Thank you very much.
Elvin
Solved
Thanks to the guidance from @AnnaKrogager, the problem has been solved. As has been pointed out below, K.argmax returns a tensor instead of an integer. According to @AnnaKrogager's answer, I revised the loss function to
def normalized_mse(y_true, y_pred):
y_pred = K.l2_normalize(y_pred, axis = -1)
y_true = K.l2_normalize(y_true, axis = -1)
loss_minus = K.square(y_pred - y_true)
loss_plus = K.square(y_pred + y_true)
index = K.argmax(K.abs(y_true), axis = -1)
y_true_slice = tf.diag_part(tf.gather(y_true, index, axis = 1))
y_pred_slice = tf.diag_part(tf.gather(y_pred, index, axis = 1))
loss = K.mean(tf.where(tf.greater(tf.div(y_true_slice, y_pred_slice), 0),
loss_minus, loss_plus), axis = -1)
return loss
In order to verify it, I define another function with numpy
def normalized_mse_numpy(y_true, y_pred):
import operator
batch_size = y_true.shape[0]
sample_size = y_true.shape[1]
loss = np.zeros((batch_size))
for i in range(batch_size):
index = np.argmax(abs(y_true[i, :]))
y_pred[i, :] = y_pred[i, :]/linalg.norm(y_pred[i, :])
y_true[i, :] = y_true[i, :]/linalg.norm(y_true[i, :])
sign_flag = y_true[i, index] / y_pred[i, index]
if sign_flag < 0:
for j in range(sample_size):
loss[i] = loss[i] + (y_true[i, j] + y_pred[i, j])**2
else:
for j in range(sample_size):
loss[i] = loss[i] + (y_true[i, j] - y_pred[i, j])**2
loss[i] = loss[i] / SystemSize
return loss
SystemSize = 5
batch_size = 10
sample_size = 5
y_true = 100 * np.random.rand(batch_size, sample_size)

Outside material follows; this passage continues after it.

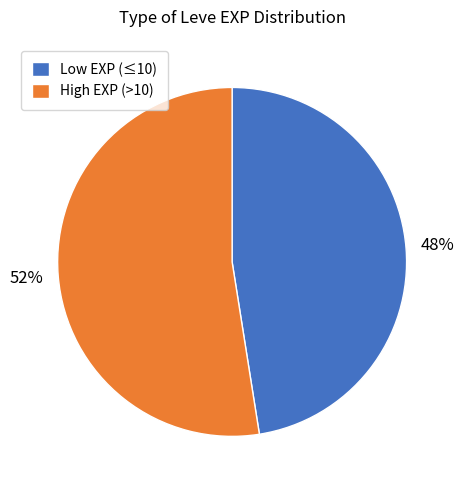

Which has a higher value, High EXP (>10) or Low EXP (≤10)?

High EXP (>10)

y_pred = 100 * np.random.rand(batch_size, sample_size)
numpy_result = normalized_mse_numpy(y_true, y_pred)
keras_result = K.eval(normalized_mse(K.variable(y_true), K.variable(y_pred)))
print(numpy_result.sum())
0.9979743490342015
print(keras_result.sum())
0.9979742
numpy_result - keras_result
array([ 4.57889131e-08, 1.27995520e-08, 5.66398740e-09, 1.07868497e-08,
4.41975839e-09, 7.89889471e-09, 6.68819598e-09, 1.05113101e-08,
-9.91241045e-09, -1.20345756e-09])
I also benefit from the answer by Yu-Yang in Implementing custom loss function in keras with different sizes for y_true and y_pred.
Please be noted that tf.gather() does not support 'axis' in some early-version tensorflow, e.g, 1.0.1. It works in 1.11.0. If the tensorflow version is low, you may get the error of "gather() got an unexpected keyword argument 'axis'".